A panel of the United States Court of Appeals for the Fifth Circuit has vacated the Federal Energy Regulatory Commission’s (FERC) Order Nos. 720 and 720-A, which imposed new requirements on non-interstate pipelines not normally subject to FERC’s jurisdiction over interstate natural gas pipelines. In an October 24, 2011 decision, the Court concluded that the orders exceed the scope of FERC’s statutory authority under the Natural Gas Act of 1938 (NGA).

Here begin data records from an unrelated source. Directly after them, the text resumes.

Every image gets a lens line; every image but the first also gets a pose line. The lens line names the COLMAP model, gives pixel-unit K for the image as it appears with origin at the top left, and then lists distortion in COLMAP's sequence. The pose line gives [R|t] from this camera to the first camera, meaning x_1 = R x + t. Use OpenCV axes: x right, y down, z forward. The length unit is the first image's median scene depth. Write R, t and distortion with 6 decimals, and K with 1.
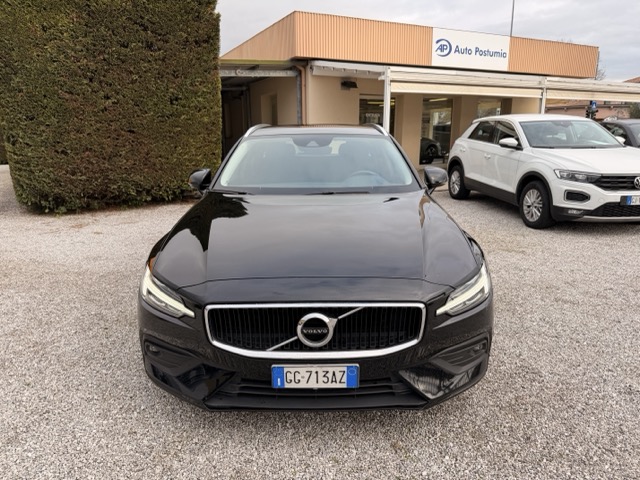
lens RADIAL K [[449.4, 0, 317.0], [0, 449.4, 240.3], [0, 0, 1]] dist [0.013804, -0.016567]
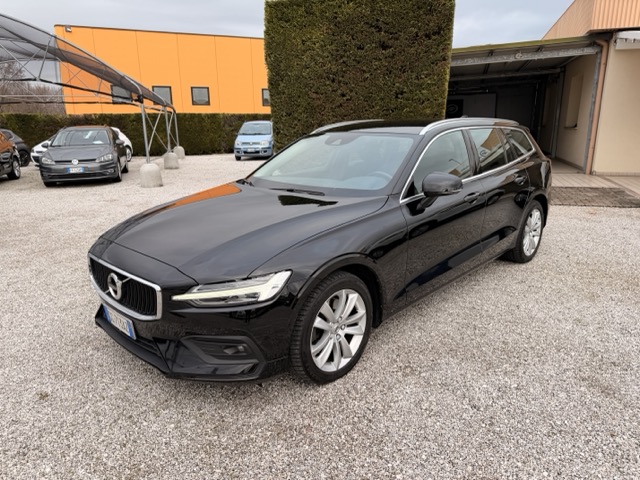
lens RADIAL K [[449.4, 0, 319.2], [0, 449.4, 242.3], [0, 0, 1]] dist [0.013804, -0.016567]
pose [[0.739913, 0.168611, -0.651228, 0.309435], [-0.147614, 0.985179, 0.087359, -0.033147], [0.656306, 0.031493, 0.753837, 0.090408]]
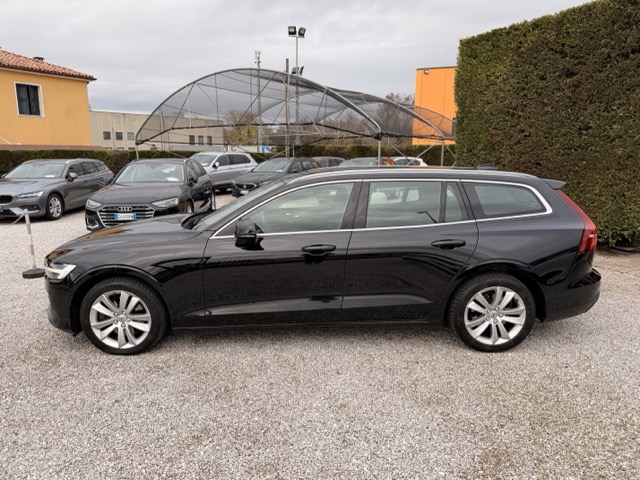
lens RADIAL K [[449.4, 0, 321.1], [0, 449.4, 239.7], [0, 0, 1]] dist [0.013804, -0.016567]
pose [[0.041934, 0.198888, -0.979125, 0.571254], [-0.236256, 0.954168, 0.183700, -0.158848], [0.970786, 0.223621, 0.087001, 0.513009]]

In their petitions for review of the orders, the Texas Pipeline Association and the Railroad Commission of Texas argued that FERC had exceeded its NGA authority by requiring “major non-interstate pipelines” to post daily flow, capacity, and scheduling information for certain receipt and delivery points. FERC defended the orders by arguing that the Energy Policy Act of 2005 expanded its authority by adding section 23 to the NGA, which requires FERC to “facilitate price transparency in markets for the sale and transportation of physical natural gas in interstate commerce.”
Rejecting FERC’s argument that section 23 empowers FERC to regulate intrastate pipelines, the Court explained that the authority found in section 23 to obtain information from “any market participant” must be read in the context of the NGA, as codified in Title 15, Chapter 15B. Therefore, FERC’s authority pursuant to section 23 remains subject to the limitations of section 1(b) of Chapter 15B, which defines the scope of the chapter to include the transportation and sale for resale of natural gas in interstate commerce and expressly excludes “any other transportation or sale of natural gas,” including the local distribution of natural gas and the facilities used for such distribution or the production or gathering of natural gas.
The decision will become effective upon a mandate from the Court. In the meantime, FERC may seek rehearing of the decision or appeal the decision to the U.S. Supreme Court.